Au niveau de l’offre, la startup française Datategy, déjà connue dans le domaine des transports et notamment le suivi de la fréquentation et de la fraude, vient d’annoncer cette semaine la nouvelle version de sa plateforme pour s’attaquer à toutes les compétences de la ville. Construite sur sa capacité à nettoyer et enrichir des données issues de multiples sources, elle promet la collaboration de tous les acteurs nécessaires pour imaginer les applications intelligentes de demain et pouvoir les déployer en production.

Mais n’oublions pas que la technologie est un outil et non une fin en soi.

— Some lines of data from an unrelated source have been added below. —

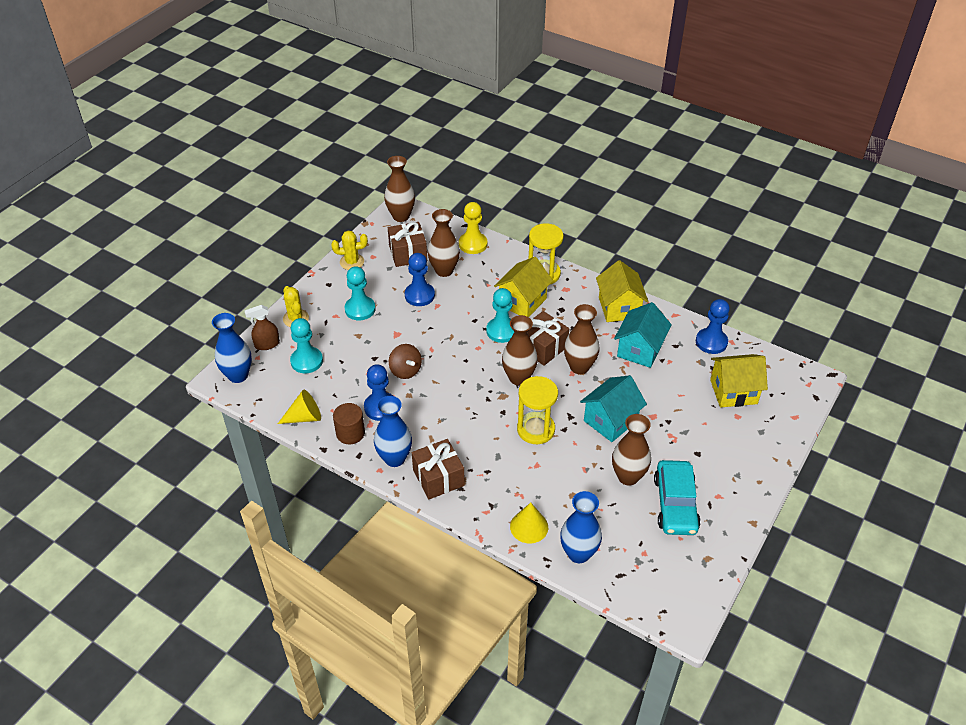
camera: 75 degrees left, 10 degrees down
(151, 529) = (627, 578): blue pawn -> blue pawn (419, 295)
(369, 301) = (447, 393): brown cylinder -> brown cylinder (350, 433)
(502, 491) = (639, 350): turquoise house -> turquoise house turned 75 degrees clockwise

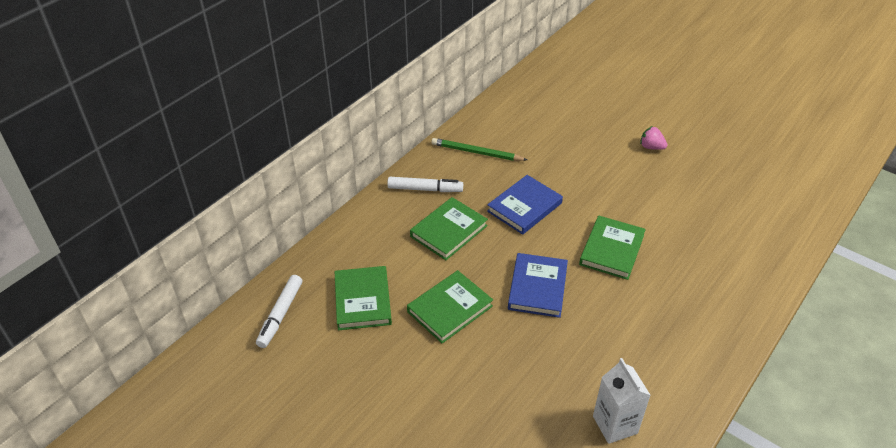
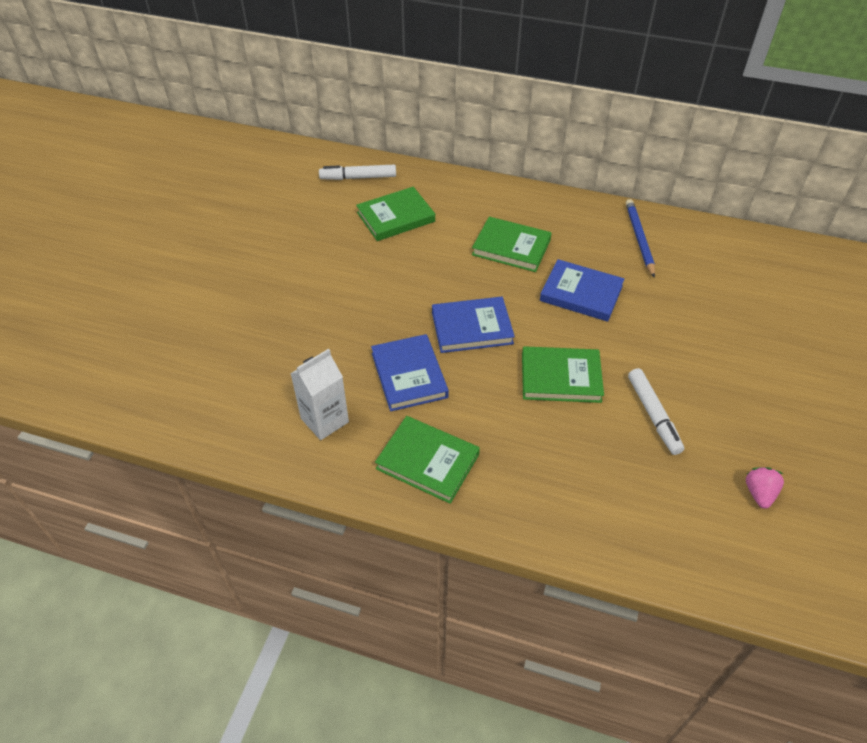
camera: 70 degrees right, 5 degrees up
(425, 189) = (558, 217): white marker -> white marker (653, 415)
(450, 309) = (413, 273): green book -> green book (427, 461)
(477, 152) = (639, 239): green pencil -> blue pencil
(579, 347) = (409, 375): none -> blue book
(651, 147) = (769, 386): pink strawberry -> pink strawberry (759, 493)

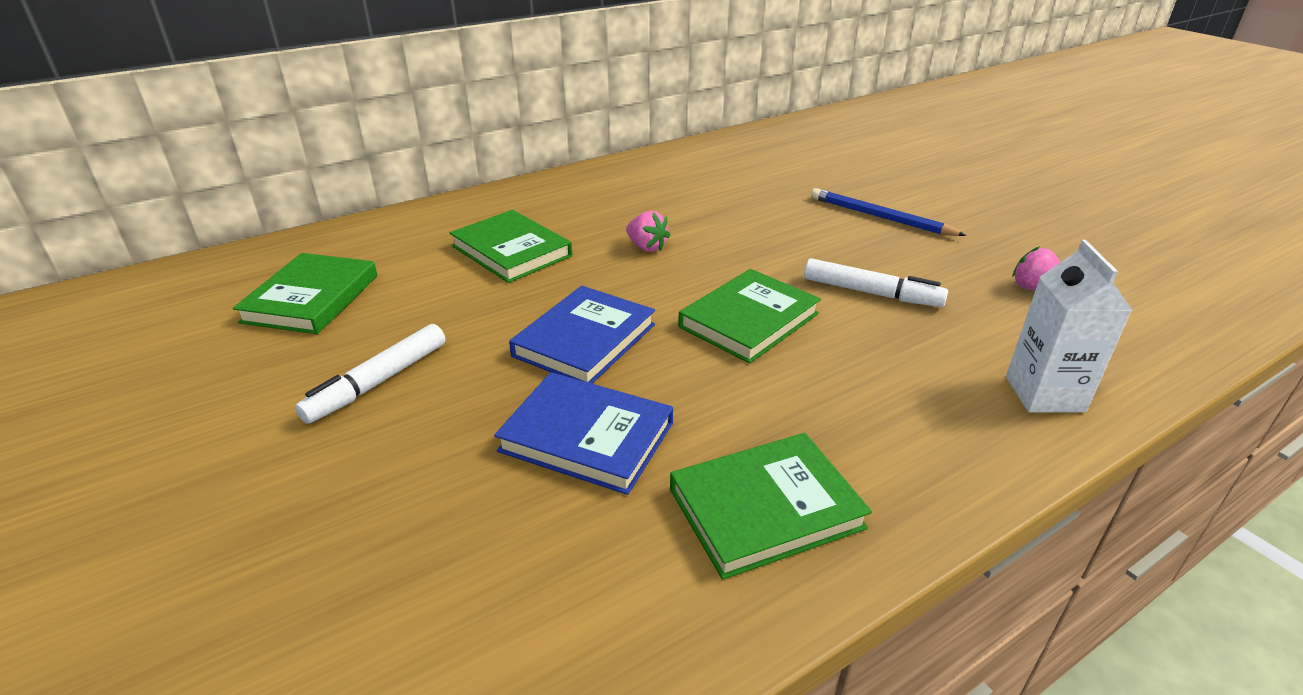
camera: 50 degrees left, 15 degrees down
(324, 420) = (551, 587): white carton -> white carton (1044, 394)
(358, 177) = (188, 290): white marker -> white marker (378, 382)
(511, 247) = (511, 251): green book -> green book turned 75 degrees clockwise
(581, 293) = (647, 247): blue book -> pink strawberry
(639, 239) = (627, 185): blue pencil -> blue pencil (880, 217)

Les élus et les agents des services de la ville vont devoir, plus que jamais, donner du sens à cette transformation du territoire et aux finalités qui sont poursuivies, que ce soit l’environnement, l’attractivité, l’efficacité ou la résilience. Ils vont aussi devoir en interne mettre en place les actions pour développer les compétences data dont ils ont besoin au niveau de leurs services, qui restent des nouveaux métiers, même au sein des équipes SI. L’adaptation récente au RGPD n’a pas été simple, et pourtant il ne fallait trouver qu’un DPO 😉

Enfin, une fois cette direction posée, le débat sur l’intelligence artificielle aura un sens, et les chartes d’éthique ou de bonne conduite, pourront être construites. Cette question de l’acceptabilité de la technologie semble d’ailleurs plus brulante en France, et on l’a vu récemment avec le débat sur la 5G (voir Obstacle à-mi chemin). Pourtant, à l’international, GreenSI fait le constat que le développement de l’analyse des images de vidéo-surveillance est en très forte croissance dans les mégapoles prétendantes au classement des premières smart city mondiales. La plateforme vidéo, limitée à la sécurité et au trafic, commence à traiter des services en dehors de ces domaines, comme l’identification des encombrants ou, crise sanitaire oblige, la détection du port du masque obligatoire…

Les villes sont donc bien engagées sur la voie de l’intelligence, mais il reste encore beaucoup de chemin à parcourir, même si on peut lire par-ci et par-là des affirmations pour susciter la peur, ou tout au moins la réaction, qui relèvent plus du fantasme que de la réalité quand on demande à ceux qui travaillent dans ces projets.